Mayor Abundia Garcia told The STAR that the municipal government is embarking on the massive propagation of sorghum. A Malaysian investor, in fact, has signified intention to infuse P470 million in investments for the production of sorghum at a 2,000 hectare area in the western barangays of Bagong Sikat and Sta. Isabel, some 100 kilometers north of Manila.

The Malaysian investor, Nik Ibrahim Bin Awang, met with Garcia at the municipal hall to start negotiations for the sorghum plantation in the two barangays, a known Agrarian Reform Community (ARC) occupied by 1,400 agrarian reform beneficiaries. The area has been selected because of its strategic role in the overall development thrust of the municipality where rice, corn, tobacco and sugar cane are the other dominant crops.

Since it was launched as an ARC in 1993, the area has steadily developed with household income now reaching P75,000.

Awang is the managing director of Kelantan Concrete Product, Atlantic Network and Atlantic Palafox, three Malaysian companies engaged in the building and manufacture of concrete products, bricks, pebbles, granite and palm oil.

Awang said it will be his first major investment in ethanol production outside of Malaysia and the first known foreign investment in this town.

The venture, Garcia said, could potentially generate 1,000 jobs and additional income to local farmers.

Garcia said Awang would be granted fiscal and non-fiscal incentives such as tax-free importation of materials and equipment in line with the thrust of Gov. Aurelio Umali to provide all forms of incentives to further entice legitimate foreign investments.

Garcia said sorghum is grown in the ARC during the dry season where the average yield is 110 cavans per hectare. The crop makes an ideal source of ethanol where it is used as feedstock, it can produce as much alcohol as sugar cane, is flood- and drought-resistant and may be harvested twice a year. It can also be planted in marginal areas not suited for hybrid corn.

Other crops used in ethanol production are corn, wheat and sugar cane.

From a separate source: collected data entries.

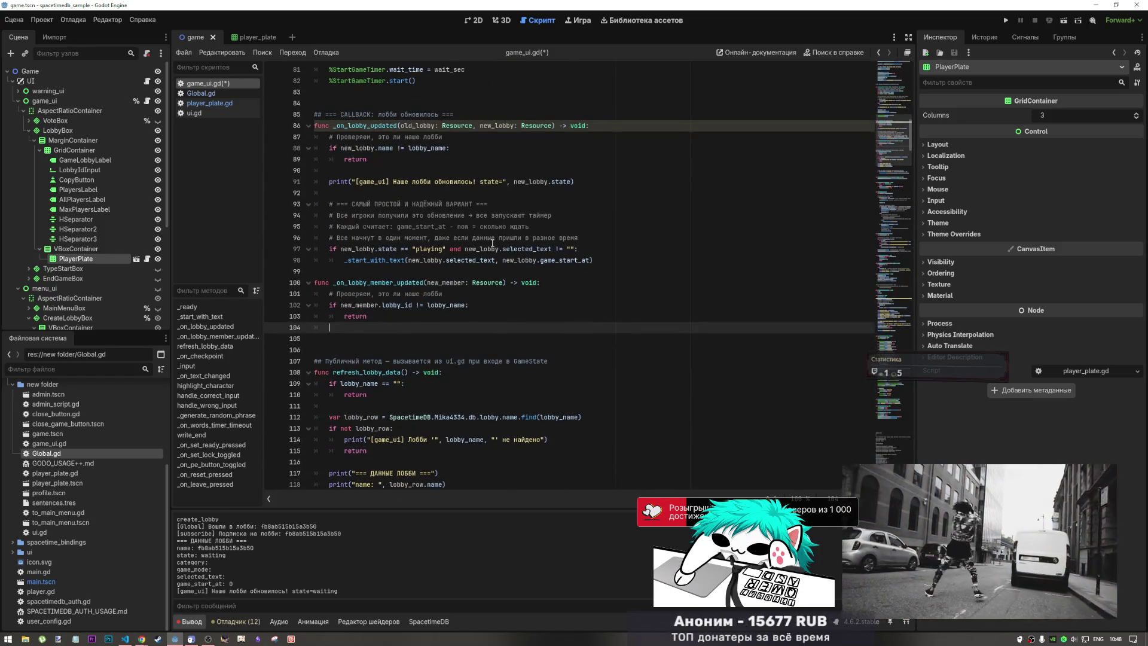
- Search the script for 'warn' and select the warning_ui node in the scene
{"action": "key", "text": "ctrl+f"}
{"action": "type", "text": "warnin"}
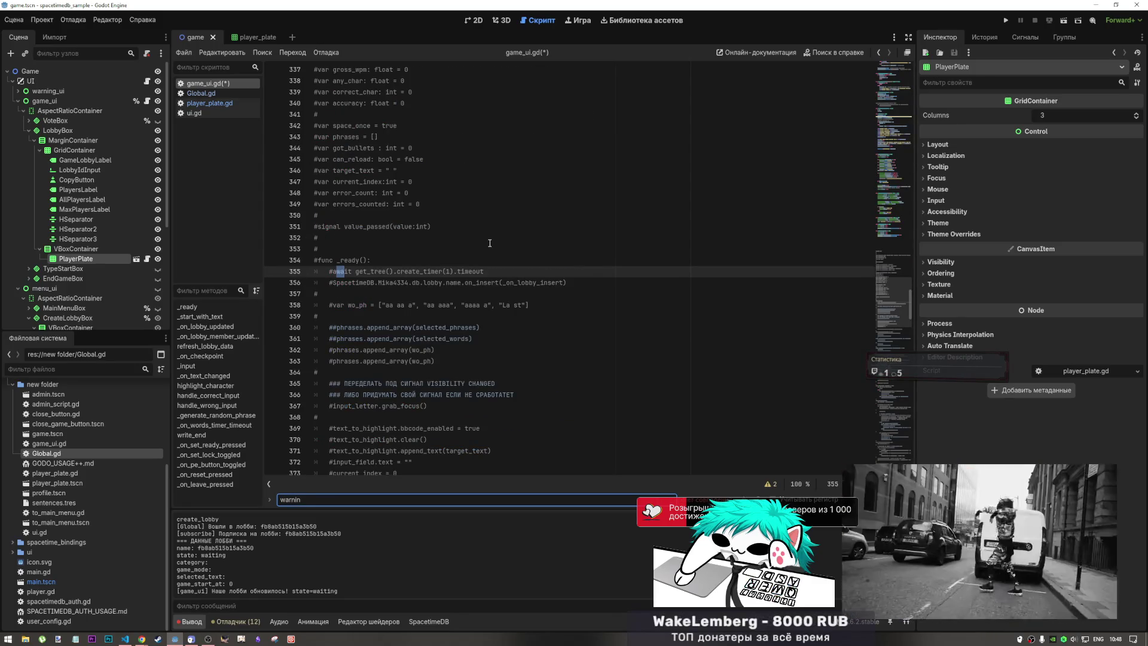
{"action": "key", "text": "BackSpace"}
{"action": "key", "text": "BackSpace"}
{"action": "key", "text": "BackSpace"}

But unlike these crops, sorghum has multiple uses – feed, food, fuel and forage. From the crop’s stalk can be squeezed sugar-rich juice suited for ethanol production. Sweet sorghum is found to have high sugar content – 15 to 23 percent as against sugar cane’s 10 to 20 percent. The juice can be made into “basi,” vinegar and syrup.

Further, the biomass after the extraction of juice is rich in micronutrients that can be used as forage for animals. Its grains can be grounded into flour for the making of cookies and other snacks. Its leaves are good feeds for goats and cattles which its roots are good fuelwood.

The establishment of a sorghum plantation here is considered a major breakthrough in the ethanol industry in the country. Ethanol, a homegrown fuel, can be used as a transportation fuel, as a blend to gasoline, a component of reformulated gasoline or a primary fuel with gasoline as blend.

Last January, Republic Act 9367, also known as the Biofuels Bill, was signed into law to ease the country’s overdependence on imported fuel.

Ethanol, also ethyl alcohol, is safe, non-polluting, non-toxic, has lower volatility compared to gasoline thus, reducing air pollution and provides better engine performance by preventing engine deposits.

World sugar leader Brazil pioneered ethanol fuel in the 1970s to combat rising energy costs. Brazil’s exportable surplus is about one billion liters while Japan is the largest importer at 450 million liters per year.

Other countries are slowly venturing into ethanol production such as Australia, South Africa and Thailand. Because it reduces emission of toxic substances, enabling countries to earn carbon credits under the Kyoto Protocol for the reduction of greenhouse gas emission..

In India, ethanol is produced from molasses, a by-product of the sugar milling process.

Aside from Brazil, the world’s biggest ethanol exporters are US, France, South Africa and the United Kingdom.

In 2005, the country’s first ethanol plant San Carlos Bioenergy Inc., was launched in Pangasinan.

In Central Luzon, an American bioethanol company E-Cane Fuel Corp., is putting up a $150-million (P6.9 billion) fully integrated ethanol processing facility.

Awang was accompanied in his trip here by Lib Palafox, general manager of Verman-Palafox Engineering Construction Co., which has a tie-up with Atlantic Palafox.